-- Source data --
+--

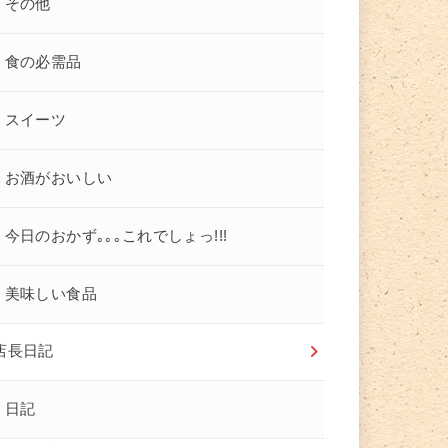
その他
食の必需品
スイーツ
お酒がおいしい
今日のおかず｡｡｡これでしょっ!!!
美味しい食品
店長日記
日記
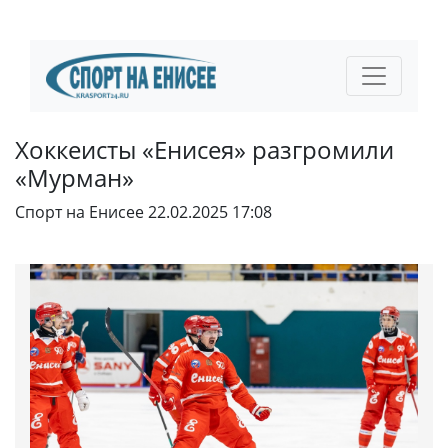
Хоккеисты «Енисея» разгромили
«Мурман»
Спорт на Енисее
22.02.2025 17:08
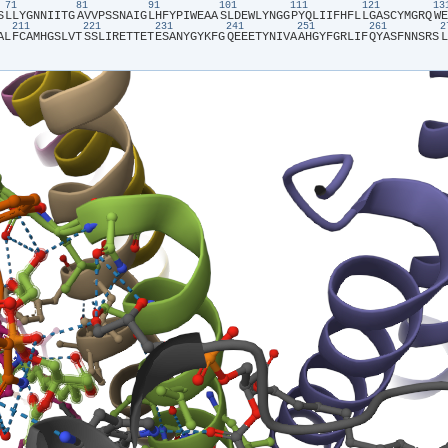
71
81
91
101
111
121
1
S​
​L​
​L​
​Y​
​G​
​N​
​N​
​I​
​I​
​T​
​G​
​A​
​V​
​V​
​P​
​S​
​S​
​N​
​A​
​I​
​G​
​L​
​H​
​F​
​Y​
​P​
​I​
​W​
​E​
​A​
​A​
​S​
​L​
​D​
​E​
​W​
​L​
​Y​
​N​
​G​
​G​
​P​
​Y​
​Q​
​L​
​I​
​I​
​F​
​H​
​F​
​L​
​L​
​G​
​A​
​S​
​C​
​Y​
​M​
​G​
​R​
​Q​
​W​
​E​
211
221
231
241
251
261
A​
​L​
​F​
​C​
​A​
​M​
​H​
​G​
​S​
​L​
​V​
​T​
​S​
​S​
​L​
​I​
​R​
​E​
​T​
​T​
​E​
​T​
​E​
​S​
​A​
​N​
​Y​
​G​
​Y​
​K​
​F​
​G​
​Q​
​E​
​E​
​E​
​T​
​Y​
​N​
​I​
​V​
​A​
​A​
​H​
​G​
​Y​
​F​
​G​
​R​
​L​
​I​
​F​
​Q​
​Y​
​A​
​S​
​F​
​N​
​N​
​S​
​R​
​S​
​L​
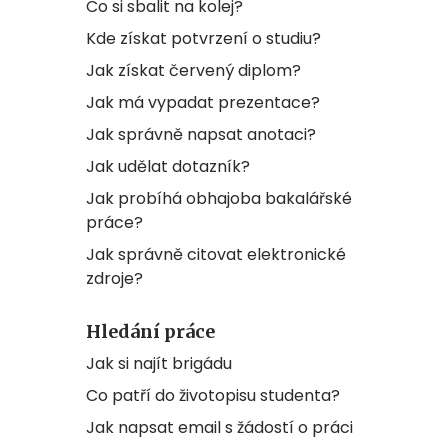
Co si sbalit na kolej?
Kde získat potvrzení o studiu?
Jak získat červený diplom?
Jak má vypadat prezentace?
Jak správně napsat anotaci?
Jak udělat dotazník?
Jak probíhá obhajoba bakalářské
práce?
Jak správně citovat elektronické
zdroje?
Hledání práce
Jak si najít brigádu
Co patří do životopisu studenta?
Jak napsat email s žádostí o práci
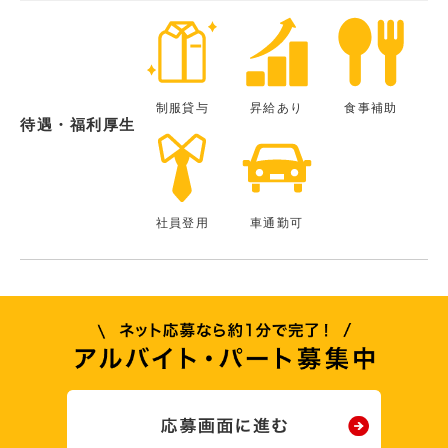
制服貸与
昇給あり
食事補助
待遇・福利厚生
社員登用
車通勤可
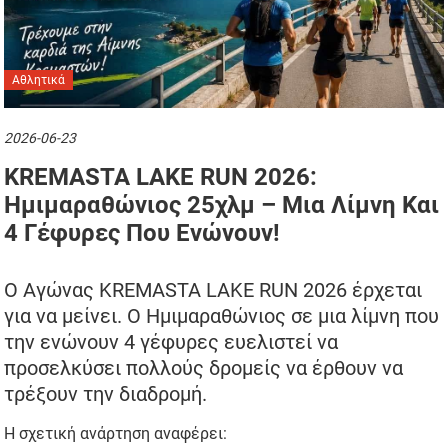
Αθλητικά
2026-06-23
KREMASTA LAKE RUN 2026:
Ημιμαραθώνιος 25χλμ – Μια Λίμνη Και
4 Γέφυρες Που Ενώνουν!
Ο Αγώνας KREMASTA LAKE RUN 2026 έρχεται
για να μείνει. Ο Ημιμαραθώνιος σε μια λίμνη που
την ενώνουν 4 γέφυρες ευελιστεί να
προσελκύσει πολλούς δρομείς να έρθουν να
τρέξουν την διαδρομή.
Η σχετική ανάρτηση αναφέρει:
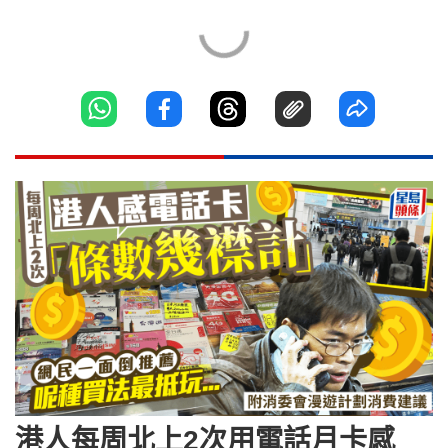
港人每周北上2次用電話月卡感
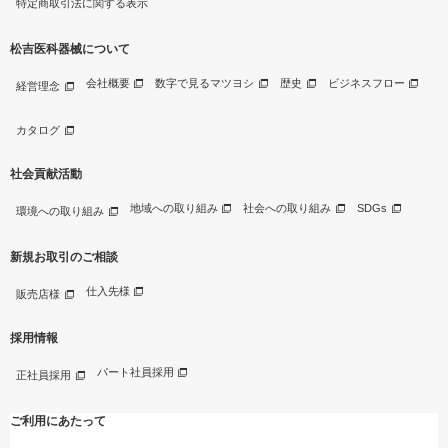
特定商取引法に関する表示
松吉医科器械について
会社概要
数字で見るマツヨシ
歴史
ビジネスフロー
経営理念
カタログ
社会貢献活動
地域への取り組み
社会への取り組み
SDGs
環境への取り組み
新規お取引のご相談
仕入先様
販売店様
採用情報
パート社員採用
正社員採用
ご利用にあたって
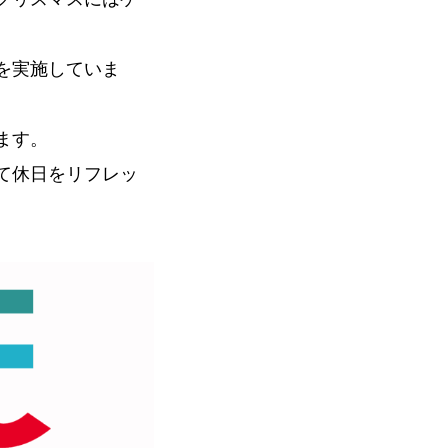
を実施していま
ます。
て休日をリフレッ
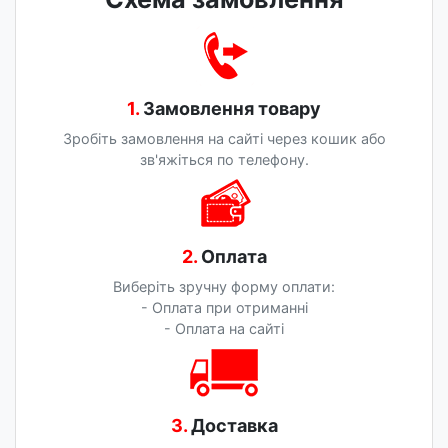
1.
Замовлення товару
Зробіть замовлення на сайті через кошик або
зв'яжіться по телефону.
2.
Оплата
Виберіть зручну форму оплати:
- Оплата при отриманні
- Оплата на сайті
3.
Доставка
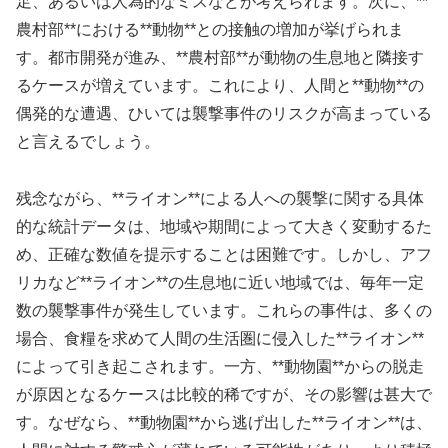
足、あるいは人為的なミスなどが考えられます。次に、**
農村部**における**動物**との接触の増加が挙げられま
す。都市開発が進み、**農村部**が動物の生息地と隣接す
るケースが増えています。これにより、人間と**動物**の
偶発的な遭遇、ひいては襲撃事件のリスクが高まっている
と言えるでしょう。
残念ながら、**ライオン**による人への襲撃に関する具体
的な統計データは、地域や期間によって大きく変動するた
め、正確な数値を提示することは困難です。しかし、アフ
リカなど**ライオン**の生息地に近い地域では、毎年一定
数の襲撃事件が発生しています。これらの事件は、多くの
場合、食糧を求めて人間の生活圏に侵入した**ライオン**
によって引き起こされます。一方、**動物園**からの脱走
が原因となるケースは比較的稀ですが、その影響は甚大で
す。なぜなら、**動物園**から逃げ出した**ライオン**は、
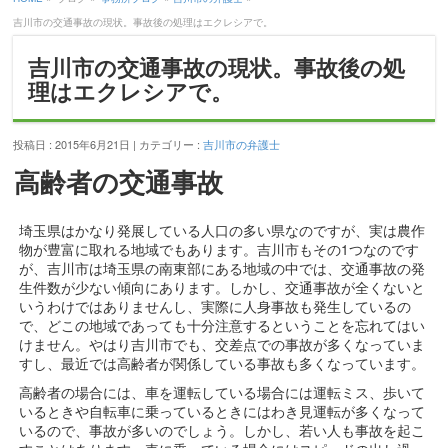
吉川市の交通事故の現状。事故後の処理はエクレシアで。
吉川市の交通事故の現状。事故後の処
理はエクレシアで。
投稿日 : 2015年6月21日 | カテゴリー :
吉川市の弁護士
高齢者の交通事故
埼玉県はかなり発展している人口の多い県なのですが、実は農作
物が豊富に取れる地域でもあります。吉川市もその1つなのです
が、吉川市は埼玉県の南東部にある地域の中では、交通事故の発
生件数が少ない傾向にあります。しかし、交通事故が全くないと
いうわけではありませんし、実際に人身事故も発生しているの
で、どこの地域であっても十分注意するということを忘れてはい
けません。やはり吉川市でも、交差点での事故が多くなっていま
すし、最近では高齢者が関係している事故も多くなっています。
高齢者の場合には、車を運転している場合には運転ミス、歩いて
いるときや自転車に乗っているときにはわき見運転が多くなって
いるので、事故が多いのでしょう。しかし、若い人も事故を起こ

+--

What lines of the data contain the string "Ημιμαραθώνιος"? List them.

-- Response below --
Ημιμαραθώνιος 25χλμ – Μια Λίμνη Και
για να μείνει. Ο Ημιμαραθώνιος σε μια λίμνη που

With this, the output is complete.